Чтобы плоды дозрели – и сквозь тени
От сердца к сердцу не проходит свет.
Я вспомню всё. И пусть мне тускло светит
Моя свеча – но в сердце торжество.
Я позову тебя, и мне ответит
Шуршанье платья – платья твоего.
И в полночь, озарённый звездопадом,
Душой приникну к твоему огню;
И вспомню я, что ты все годы рядом
Была со мной – и слёз не пророню!
Шуламит[36]
Ты – Шуламит! Голубка молодая!
Одна в саду забыта, и в тоске
Душистый мёд лесистых гор вдыхая,
О друге грезишь в каждом уголке.
Твой гнев пылает, братьев догоняя,
А те смеются, скрывшись вдалеке;
И ранит мир краса твоя, сверкая,
Как острый меч в протянутой руке.
День опалил твой лик, созрела мгла
В тени твоих грудей, и ночь легла,
И пряный аромат в саду расцвёл.
Как до сих пор не встретился с тобой
В горах твой друг?! Ведь зов весенний твой
Всю землю Иудеи обошёл!
Рахель
(Рая Блувштейн) 1890, Саратов – 1931, Тель-Авив
Предвестник
Предвестник мрачный приходил
Ко мне в полночный час:
Скелет без мяса и без жил,
С глазницами без глаз.
И знала я уже тогда,
Что рухнул мост времён,
Что с прошлым больше никогда
Меня не свяжет он.
Худой кулак узрела я,
Раздался адский смех:
Да будет эта песнь твоя
Последнею из всех!
Праматери Рахели
Уйду я из дома вдаль,
И станет мне крышей синь
В краю, где ветры пустынь
Твою развевали шаль.
Прямее нет колеи,
Не смолкла твоя свирель!
Как шла по песку Рахель,
Так ноги идут мои!
Ури Цви Гинберг
1896, Бялый Камень (Галиция) – 1981, Тель-Авив
Из цикла «Песнь сынов Кораха[38]»
«Песнь сынов Кораха у зияющей бездны…»
Песнь сынов Кораха у зияющей бездны.
Беспечный пикник от пустыни до моря.
А бойцы между тем изнывают от скуки…
Не предвестника здесь, а алхимика ждут,
превращающего в серебро
даже раковины в песке:
деньги, деньги нужны!
Песнь сынов Кораха…
Пропасть видна…
Почему ты молчишь, поэт и пророк?
Ведь в час, когда у порога отчизны
опасность стоит, по-разному бьются
сердца говорящих на одном языке —
потому что провиденья нет.
И ты сынам Кораха слова не скажешь,
или нет у тебя топора, чтобы гниль сокрушить?

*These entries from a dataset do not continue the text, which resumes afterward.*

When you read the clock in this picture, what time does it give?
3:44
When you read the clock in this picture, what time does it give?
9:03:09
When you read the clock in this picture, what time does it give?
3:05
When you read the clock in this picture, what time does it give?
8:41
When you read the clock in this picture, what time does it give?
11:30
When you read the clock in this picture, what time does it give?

Несчастны они, потому что не видят
беду, как не видят глазами затылок.
Открой я уста – должны мои речи
струиться, как кровь, из открывшейся раны.

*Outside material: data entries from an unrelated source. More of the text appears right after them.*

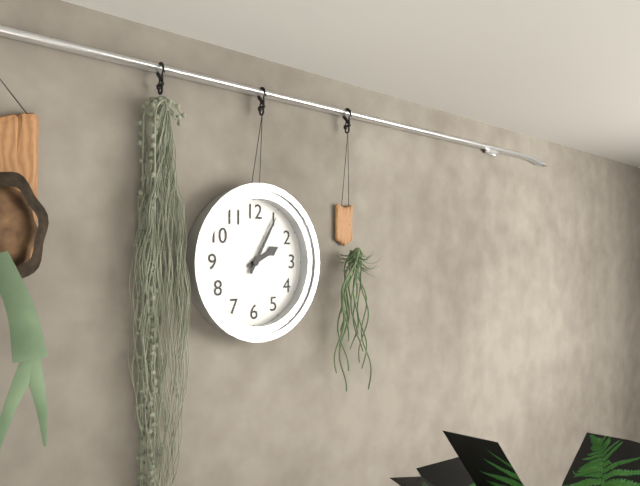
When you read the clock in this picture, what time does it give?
2:05
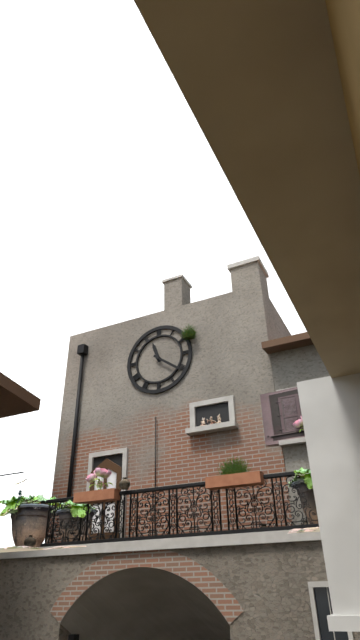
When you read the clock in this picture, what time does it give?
11:21
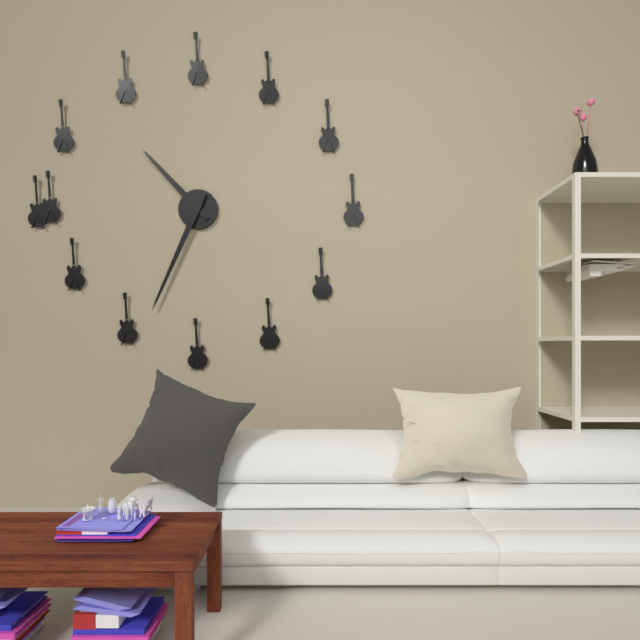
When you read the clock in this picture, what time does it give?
10:34
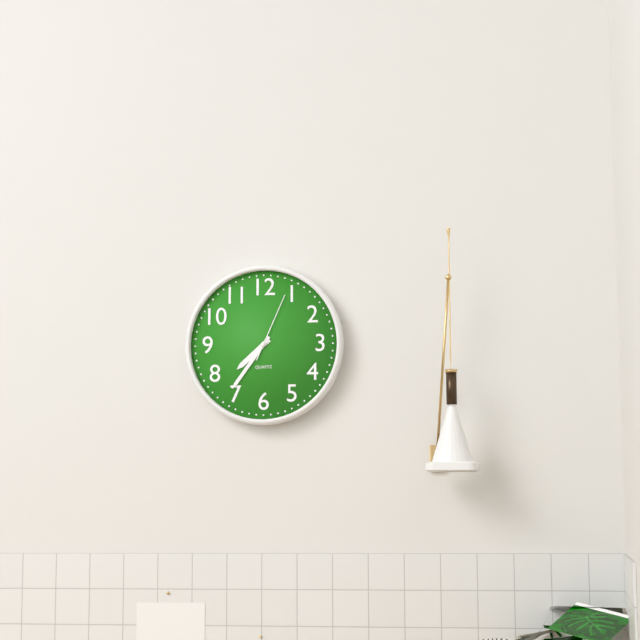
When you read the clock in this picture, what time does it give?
7:36:04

Должны быть подобны львиному рыку
и молоту, бьющему по наковальне.
Иначе награда мне – только насмешка!
Уж лучше я вставлю в рот свою трубку,
зажму её крепко между зубами,
и буду курить и молчать.
«И в долгом молчанье, курящемся дымом из уст…»

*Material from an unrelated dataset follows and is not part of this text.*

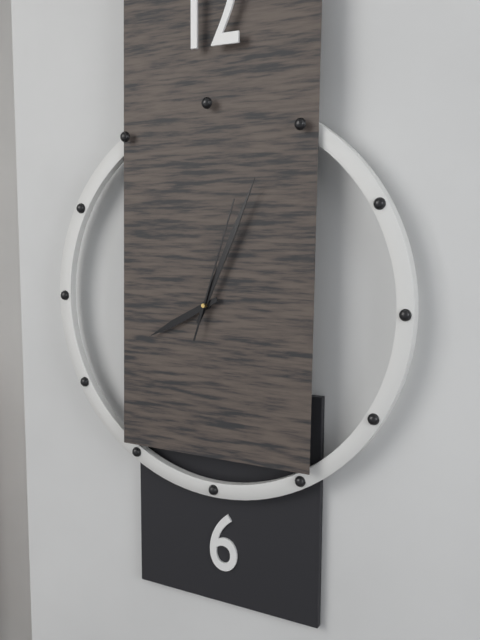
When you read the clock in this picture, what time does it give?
8:04:03
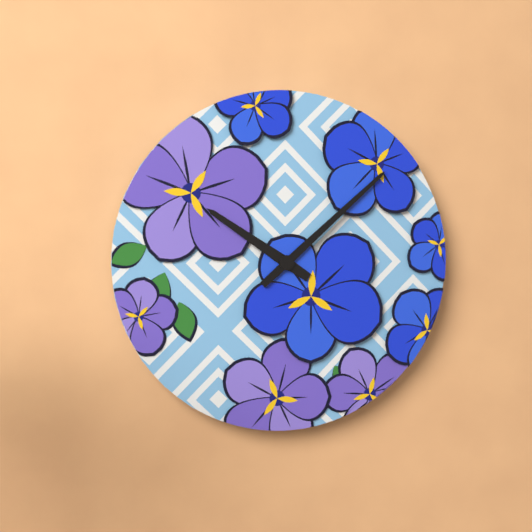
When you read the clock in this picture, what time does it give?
10:08
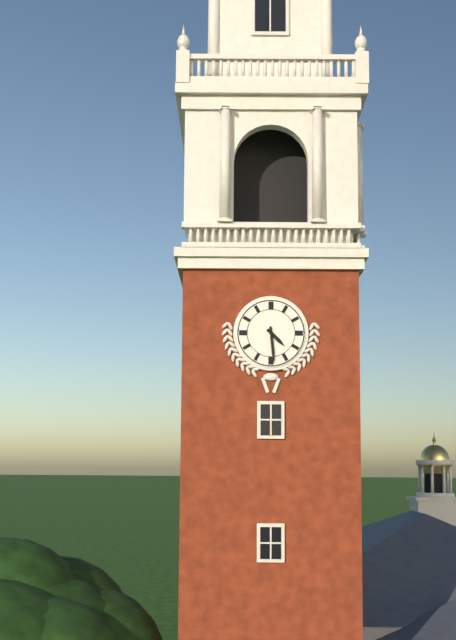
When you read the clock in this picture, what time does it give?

И в долгом молчанье, курящемся дымом из уст,
жжёт совесть бессонная сердце моё.
Так солнце горит сквозь туман, озарив окоём,
И это – как Облачный Столп[39] и сияние Пламени в нём.
И знаю я то, что судьба моих слов
подобна судьбе наковальни, безгласной, пока
молот не занесён,
пока отдыхает кователь: с прокуренной трубкой во рту
сидит у порога Времён…
«На судьбу моих неуслышанных слов…»
На судьбу моих неуслышанных слов,
как на сталь наковальни, склоняю главу,
и, как молот она,
раскалённый и тяжкий, лежит.
Где-то цокот копыт: в тишине
слышу медленный шаг коней.
Эти кони недавно в бой
гордых всадников смело несли…
А теперь – не мчатся они,
ковыляя, по рынку идут,
ибо нет на копытах подков.
Кони армии, поражённой в бою,
так приходят домой: на них
только сёдла…
Поводья висят,
и ноги коней без подков…
И я слышу медленный шаг
неподкованных конских ног,
а в кузнице – тишина.
«И штаб сынов Кораха есть, а в нём…»
И штаб сынов Кораха есть, а в нём
чёрный стол, покрытый сукном:
кусок зелёной выцветшей ткани
лежит на столе, как повязка на ране.